Sepsis, a leading cause of death in critically ill patients, is the result of complex interactions between the infecting microorganisms and the host responses that influence clinical outcomes. We evaluated the prognostic value of presepsin (sCD14-ST), a novel biomarker of bacterial infection, and compared it with procalcitonin (PCT).

Methods

This is a retrospective, case–control study of a multicenter, randomized clinical trial enrolling patients with severe sepsis or septic shock in ICUs in Italy. We selected 50 survivors and 50 non-survivors at ICU discharge, matched for age, sex and time from sepsis diagnosis to enrollment.
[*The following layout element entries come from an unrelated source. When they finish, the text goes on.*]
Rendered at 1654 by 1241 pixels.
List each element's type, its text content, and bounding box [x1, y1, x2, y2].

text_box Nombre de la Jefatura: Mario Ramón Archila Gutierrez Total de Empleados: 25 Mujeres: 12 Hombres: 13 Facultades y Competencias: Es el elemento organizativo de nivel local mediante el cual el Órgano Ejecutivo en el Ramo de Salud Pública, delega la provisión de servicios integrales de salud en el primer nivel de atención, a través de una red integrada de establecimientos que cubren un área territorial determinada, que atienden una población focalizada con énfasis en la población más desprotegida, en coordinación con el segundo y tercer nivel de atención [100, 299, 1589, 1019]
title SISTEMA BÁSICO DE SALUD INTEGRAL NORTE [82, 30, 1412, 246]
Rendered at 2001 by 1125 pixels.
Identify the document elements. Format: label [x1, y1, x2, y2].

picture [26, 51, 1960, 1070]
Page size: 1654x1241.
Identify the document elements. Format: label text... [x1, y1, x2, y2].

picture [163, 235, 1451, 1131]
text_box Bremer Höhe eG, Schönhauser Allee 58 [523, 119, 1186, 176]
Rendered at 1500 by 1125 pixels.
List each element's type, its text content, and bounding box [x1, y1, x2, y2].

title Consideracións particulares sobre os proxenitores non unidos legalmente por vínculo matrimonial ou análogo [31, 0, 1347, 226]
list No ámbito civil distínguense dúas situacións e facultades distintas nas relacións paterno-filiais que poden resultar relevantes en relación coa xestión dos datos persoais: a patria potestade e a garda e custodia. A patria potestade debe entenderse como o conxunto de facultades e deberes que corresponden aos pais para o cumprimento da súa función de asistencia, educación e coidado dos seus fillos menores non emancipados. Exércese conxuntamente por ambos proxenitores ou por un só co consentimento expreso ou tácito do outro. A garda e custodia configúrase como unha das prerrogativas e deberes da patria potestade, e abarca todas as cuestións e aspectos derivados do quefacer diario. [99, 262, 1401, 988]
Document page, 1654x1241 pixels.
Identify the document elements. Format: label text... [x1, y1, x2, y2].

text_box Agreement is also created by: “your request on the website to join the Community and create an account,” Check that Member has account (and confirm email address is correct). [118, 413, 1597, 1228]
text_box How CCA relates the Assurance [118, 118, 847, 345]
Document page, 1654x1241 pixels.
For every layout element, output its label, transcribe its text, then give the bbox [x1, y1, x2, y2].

Plasma samples were collected 1, 2 and 7 days after enrollment to assay presepsin and PCT. Outcome was assessed 28 and 90 days after enrollment.

Results

Early presepsin (day 1) was higher in decedents (2,269 pg/ml, median (Q1 to Q3), 1,171 to 4,300 pg/ml) than in survivors (1,184 pg/ml (median, 875 to 2,113); P = 0.002), whereas PCT was not different (18.5 μg/L (median 3.4 to 45.2) and 10.8 μg/L (2.7 to 41.9); P = 0.31). The evolution of presepsin levels over time was significantly different in survivors compared to decedents (P for time-survival interaction = 0.03), whereas PCT decreased similarly in the two groups (P = 0.13). Presepsin was the only variable independently associated with ICU and 28-day mortality in Cox models adjusted for clinical characteristics. It showed better prognostic accuracy than PCT in the range of Sequential Organ Failure Assessment score (area under the curve (AUC) from 0.64 to 0.75 vs. AUC 0.53 to 0.65).

Conclusions

In this multicenter clinical trial, we provide the first evidence that presepsin measurements may have useful prognostic information for patients with severe sepsis or septic shock. These preliminary findings suggest that presepsin may be of clinical importance for early risk stratification.